──────── Listed entries
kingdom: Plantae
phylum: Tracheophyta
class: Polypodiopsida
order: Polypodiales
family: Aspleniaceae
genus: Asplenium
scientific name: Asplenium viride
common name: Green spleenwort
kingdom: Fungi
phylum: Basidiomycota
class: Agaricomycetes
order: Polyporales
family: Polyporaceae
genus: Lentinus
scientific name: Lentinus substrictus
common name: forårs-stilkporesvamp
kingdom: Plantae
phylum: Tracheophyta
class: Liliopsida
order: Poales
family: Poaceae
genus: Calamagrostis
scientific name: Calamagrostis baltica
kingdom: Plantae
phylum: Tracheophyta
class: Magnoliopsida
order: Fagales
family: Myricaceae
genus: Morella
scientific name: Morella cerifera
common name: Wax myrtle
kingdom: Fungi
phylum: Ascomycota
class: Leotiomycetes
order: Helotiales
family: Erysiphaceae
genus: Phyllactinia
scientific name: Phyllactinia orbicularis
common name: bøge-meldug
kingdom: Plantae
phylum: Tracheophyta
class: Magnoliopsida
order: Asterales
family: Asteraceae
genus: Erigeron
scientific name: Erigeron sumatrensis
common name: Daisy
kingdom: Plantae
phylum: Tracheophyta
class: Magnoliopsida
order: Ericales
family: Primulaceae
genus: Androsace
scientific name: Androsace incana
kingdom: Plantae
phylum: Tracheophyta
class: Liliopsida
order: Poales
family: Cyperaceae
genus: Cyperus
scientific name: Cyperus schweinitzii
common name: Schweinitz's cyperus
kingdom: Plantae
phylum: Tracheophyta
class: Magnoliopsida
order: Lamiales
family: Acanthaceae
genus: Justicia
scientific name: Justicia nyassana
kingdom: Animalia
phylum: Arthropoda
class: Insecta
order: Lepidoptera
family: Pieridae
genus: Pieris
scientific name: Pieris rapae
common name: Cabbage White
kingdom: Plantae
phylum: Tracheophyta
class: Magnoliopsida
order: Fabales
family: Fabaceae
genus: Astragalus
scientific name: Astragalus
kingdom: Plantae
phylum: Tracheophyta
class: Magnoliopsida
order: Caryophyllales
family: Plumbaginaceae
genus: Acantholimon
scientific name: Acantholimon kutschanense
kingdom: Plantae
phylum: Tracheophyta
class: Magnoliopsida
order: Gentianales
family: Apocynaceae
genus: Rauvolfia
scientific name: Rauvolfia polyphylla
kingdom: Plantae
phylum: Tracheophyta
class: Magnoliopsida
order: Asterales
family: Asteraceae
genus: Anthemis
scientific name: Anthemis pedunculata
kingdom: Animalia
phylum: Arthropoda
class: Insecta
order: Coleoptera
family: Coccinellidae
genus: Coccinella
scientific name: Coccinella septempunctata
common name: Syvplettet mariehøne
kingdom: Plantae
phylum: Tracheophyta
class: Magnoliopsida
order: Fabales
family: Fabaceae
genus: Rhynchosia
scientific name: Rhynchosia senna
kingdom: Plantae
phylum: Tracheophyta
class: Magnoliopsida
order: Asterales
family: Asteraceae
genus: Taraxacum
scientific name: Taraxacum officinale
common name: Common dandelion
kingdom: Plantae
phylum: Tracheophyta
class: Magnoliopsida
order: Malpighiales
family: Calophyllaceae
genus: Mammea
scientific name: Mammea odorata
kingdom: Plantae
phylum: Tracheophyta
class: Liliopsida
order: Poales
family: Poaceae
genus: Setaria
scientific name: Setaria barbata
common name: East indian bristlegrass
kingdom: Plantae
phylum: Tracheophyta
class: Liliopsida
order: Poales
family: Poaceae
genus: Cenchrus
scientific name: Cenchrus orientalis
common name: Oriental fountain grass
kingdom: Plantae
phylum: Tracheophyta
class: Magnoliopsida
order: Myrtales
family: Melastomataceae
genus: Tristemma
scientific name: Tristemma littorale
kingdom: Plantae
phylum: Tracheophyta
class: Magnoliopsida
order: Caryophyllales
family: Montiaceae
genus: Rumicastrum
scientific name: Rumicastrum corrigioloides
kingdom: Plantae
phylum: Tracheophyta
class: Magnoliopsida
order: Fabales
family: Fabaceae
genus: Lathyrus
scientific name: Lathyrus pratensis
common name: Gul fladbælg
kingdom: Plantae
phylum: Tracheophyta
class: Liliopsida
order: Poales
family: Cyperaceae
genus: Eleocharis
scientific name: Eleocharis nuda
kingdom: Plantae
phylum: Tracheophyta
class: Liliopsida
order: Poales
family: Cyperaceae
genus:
────────────────
### Challenge
Rewrite the lines of all the records above, changing "common name" to "vernacular name" wherever it occurs and leaving everything else unchanged.

### Answer below
kingdom: Plantae
phylum: Tracheophyta
class: Polypodiopsida
order: Polypodiales
family: Aspleniaceae
genus: Asplenium
scientific name: Asplenium viride
vernacular name: Green spleenwort
kingdom: Fungi
phylum: Basidiomycota
class: Agaricomycetes
order: Polyporales
family: Polyporaceae
genus: Lentinus
scientific name: Lentinus substrictus
vernacular name: forårs-stilkporesvamp
kingdom: Plantae
phylum: Tracheophyta
class: Liliopsida
order: Poales
family: Poaceae
genus: Calamagrostis
scientific name: Calamagrostis baltica
kingdom: Plantae
phylum: Tracheophyta
class: Magnoliopsida
order: Fagales
family: Myricaceae
genus: Morella
scientific name: Morella cerifera
vernacular name: Wax myrtle
kingdom: Fungi
phylum: Ascomycota
class: Leotiomycetes
order: Helotiales
family: Erysiphaceae
genus: Phyllactinia
scientific name: Phyllactinia orbicularis
vernacular name: bøge-meldug
kingdom: Plantae
phylum: Tracheophyta
class: Magnoliopsida
order: Asterales
family: Asteraceae
genus: Erigeron
scientific name: Erigeron sumatrensis
vernacular name: Daisy
kingdom: Plantae
phylum: Tracheophyta
class: Magnoliopsida
order: Ericales
family: Primulaceae
genus: Androsace
scientific name: Androsace incana
kingdom: Plantae
phylum: Tracheophyta
class: Liliopsida
order: Poales
family: Cyperaceae
genus: Cyperus
scientific name: Cyperus schweinitzii
vernacular name: Schweinitz's cyperus
kingdom: Plantae
phylum: Tracheophyta
class: Magnoliopsida
order: Lamiales
family: Acanthaceae
genus: Justicia
scientific name: Justicia nyassana
kingdom: Animalia
phylum: Arthropoda
class: Insecta
order: Lepidoptera
family: Pieridae
genus: Pieris
scientific name: Pieris rapae
vernacular name: Cabbage White
kingdom: Plantae
phylum: Tracheophyta
class: Magnoliopsida
order: Fabales
family: Fabaceae
genus: Astragalus
scientific name: Astragalus
kingdom: Plantae
phylum: Tracheophyta
class: Magnoliopsida
order: Caryophyllales
family: Plumbaginaceae
genus: Acantholimon
scientific name: Acantholimon kutschanense
kingdom: Plantae
phylum: Tracheophyta
class: Magnoliopsida
order: Gentianales
family: Apocynaceae
genus: Rauvolfia
scientific name: Rauvolfia polyphylla
kingdom: Plantae
phylum: Tracheophyta
class: Magnoliopsida
order: Asterales
family: Asteraceae
genus: Anthemis
scientific name: Anthemis pedunculata
kingdom: Animalia
phylum: Arthropoda
class: Insecta
order: Coleoptera
family: Coccinellidae
genus: Coccinella
scientific name: Coccinella septempunctata
vernacular name: Syvplettet mariehøne
kingdom: Plantae
phylum: Tracheophyta
class: Magnoliopsida
order: Fabales
family: Fabaceae
genus: Rhynchosia
scientific name: Rhynchosia senna
kingdom: Plantae
phylum: Tracheophyta
class: Magnoliopsida
order: Asterales
family: Asteraceae
genus: Taraxacum
scientific name: Taraxacum officinale
vernacular name: Common dandelion
kingdom: Plantae
phylum: Tracheophyta
class: Magnoliopsida
order: Malpighiales
family: Calophyllaceae
genus: Mammea
scientific name: Mammea odorata
kingdom: Plantae
phylum: Tracheophyta
class: Liliopsida
order: Poales
family: Poaceae
genus: Setaria
scientific name: Setaria barbata
vernacular name: East indian bristlegrass
kingdom: Plantae
phylum: Tracheophyta
class: Liliopsida
order: Poales
family: Poaceae
genus: Cenchrus
scientific name: Cenchrus orientalis
vernacular name: Oriental fountain grass
kingdom: Plantae
phylum: Tracheophyta
class: Magnoliopsida
order: Myrtales
family: Melastomataceae
genus: Tristemma
scientific name: Tristemma littorale
kingdom: Plantae
phylum: Tracheophyta
class: Magnoliopsida
order: Caryophyllales
family: Montiaceae
genus: Rumicastrum
scientific name: Rumicastrum corrigioloides
kingdom: Plantae
phylum: Tracheophyta
class: Magnoliopsida
order: Fabales
family: Fabaceae
genus: Lathyrus
scientific name: Lathyrus pratensis
vernacular name: Gul fladbælg
kingdom: Plantae
phylum: Tracheophyta
class: Liliopsida
order: Poales
family: Cyperaceae
genus: Eleocharis
scientific name: Eleocharis nuda
kingdom: Plantae
phylum: Tracheophyta
class: Liliopsida
order: Poales
family: Cyperaceae
genus:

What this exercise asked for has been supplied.